Críticos de projetos semelhantes, espalhados pelas capitais do país, afirmam que essas propostas são uma forma de “censura” e que afetam especialmente artistas dos gêneros musicais funk ou rap (leia mais abaixo).
Em João Pessoa, a proposta foi apresentada pelo vereador Milanez Neto (MDB). Segundo o texto, o objetivo é vedar qualquer forma de incentivo financeiro, pela administração pública municipal, a shows, eventos culturais e artísticos que contenham conteúdo que faça apologia ao crime, especialmente ao crime organizado.
A proposta também define o que seria considerado apologia ao crime:
- Exaltar ou glorificar facções criminosas, grupos armados ilegais ou organizações criminosas;
- Incentivar a prática de atos ilícitos, incluindo o tráfico de drogas, o porte ilegal de armas e outros delitos previstos na legislação penal;
- Conter letras, mensagens ou representações visuais que promovam ou estimulem a violência, o desrespeito às autoridades ou a corrupção.
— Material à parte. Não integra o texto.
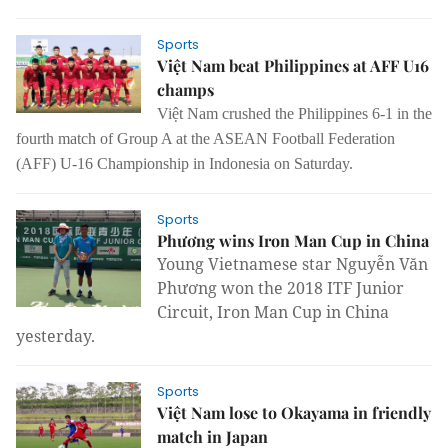
Sports
Việt Nam beat Philippines at AFF U16
champs
Việt Nam crushed the Philippines 6-1 in the
fourth match of Group A at the ASEAN Football Federation
(AFF) U-16 Championship in Indonesia on Saturday.
Sports
Phương wins Iron Man Cup in China
Young Vietnamese star Nguyễn Văn
Phương won the 2018 ITF Junior
Circuit, Iron Man Cup in China
yesterday.
Sports
Việt Nam lose to Okayama in friendly
match in Japan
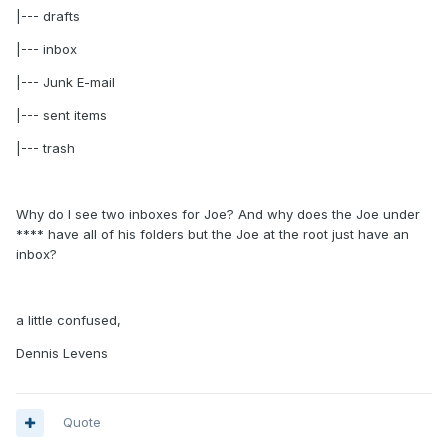
|--- drafts
|--- inbox
|--- Junk E-mail
|--- sent items
|--- trash
Why do I see two inboxes for Joe? And why does the Joe under
**** have all of his folders but the Joe at the root just have an
inbox?
a little confused,
Dennis Levens
Quote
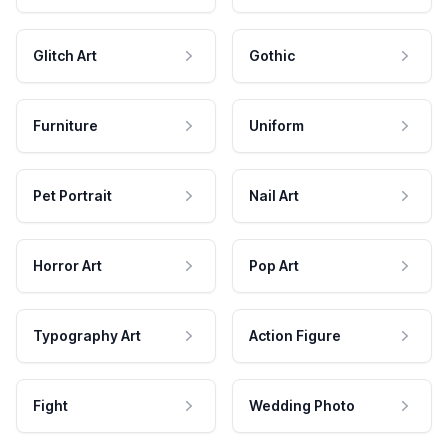
Glitch Art
Gothic
Furniture
Uniform
Pet Portrait
Nail Art
Horror Art
Pop Art
Typography Art
Action Figure
Fight
Wedding Photo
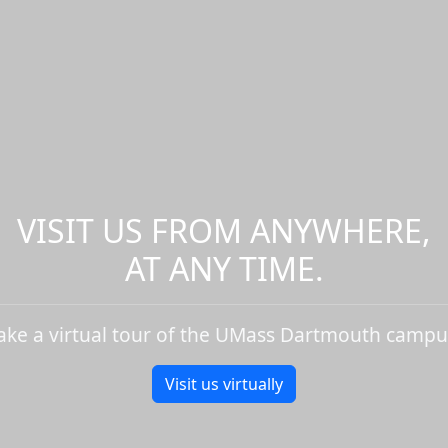
VISIT US FROM ANYWHERE,
AT ANY TIME.
ake a virtual tour of the UMass Dartmouth campu
Visit us virtually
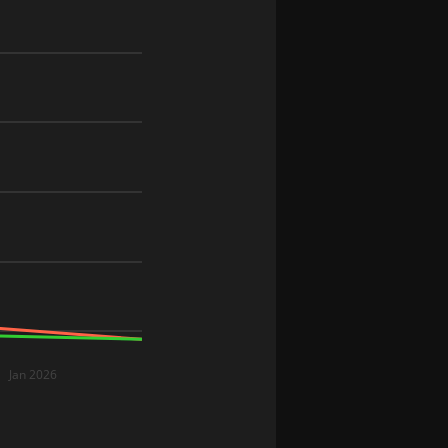
Jan 2026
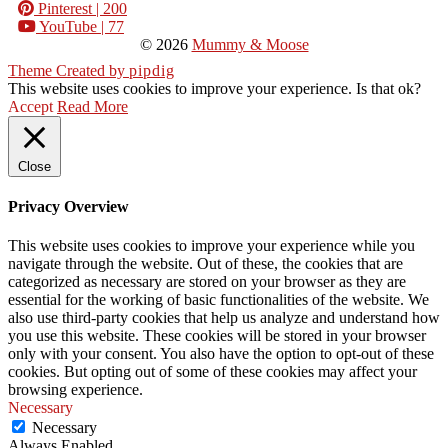
Pinterest
| 200
YouTube
| 77
© 2026
Mummy & Moose
Theme Created by
pipdig
This website uses cookies to improve your experience. Is that ok?
Accept
Read More
Close
Privacy Overview
This website uses cookies to improve your experience while you
navigate through the website. Out of these, the cookies that are
categorized as necessary are stored on your browser as they are
essential for the working of basic functionalities of the website. We
also use third-party cookies that help us analyze and understand how
you use this website. These cookies will be stored in your browser
only with your consent. You also have the option to opt-out of these
cookies. But opting out of some of these cookies may affect your
browsing experience.
Necessary
Necessary
Always Enabled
Além disso, determina punições para aqueles que descumprirem a lei, incluindo servidores públicos. As penalidades vão desde a anulação do apoio ou patrocínio até a imposição de sanções administrativas aos agentes públicos responsáveis pela concessão do apoio e a inclusão dos artistas em um cadastro de impedidos de receber apoio financeiro do município por um período de até cinco anos.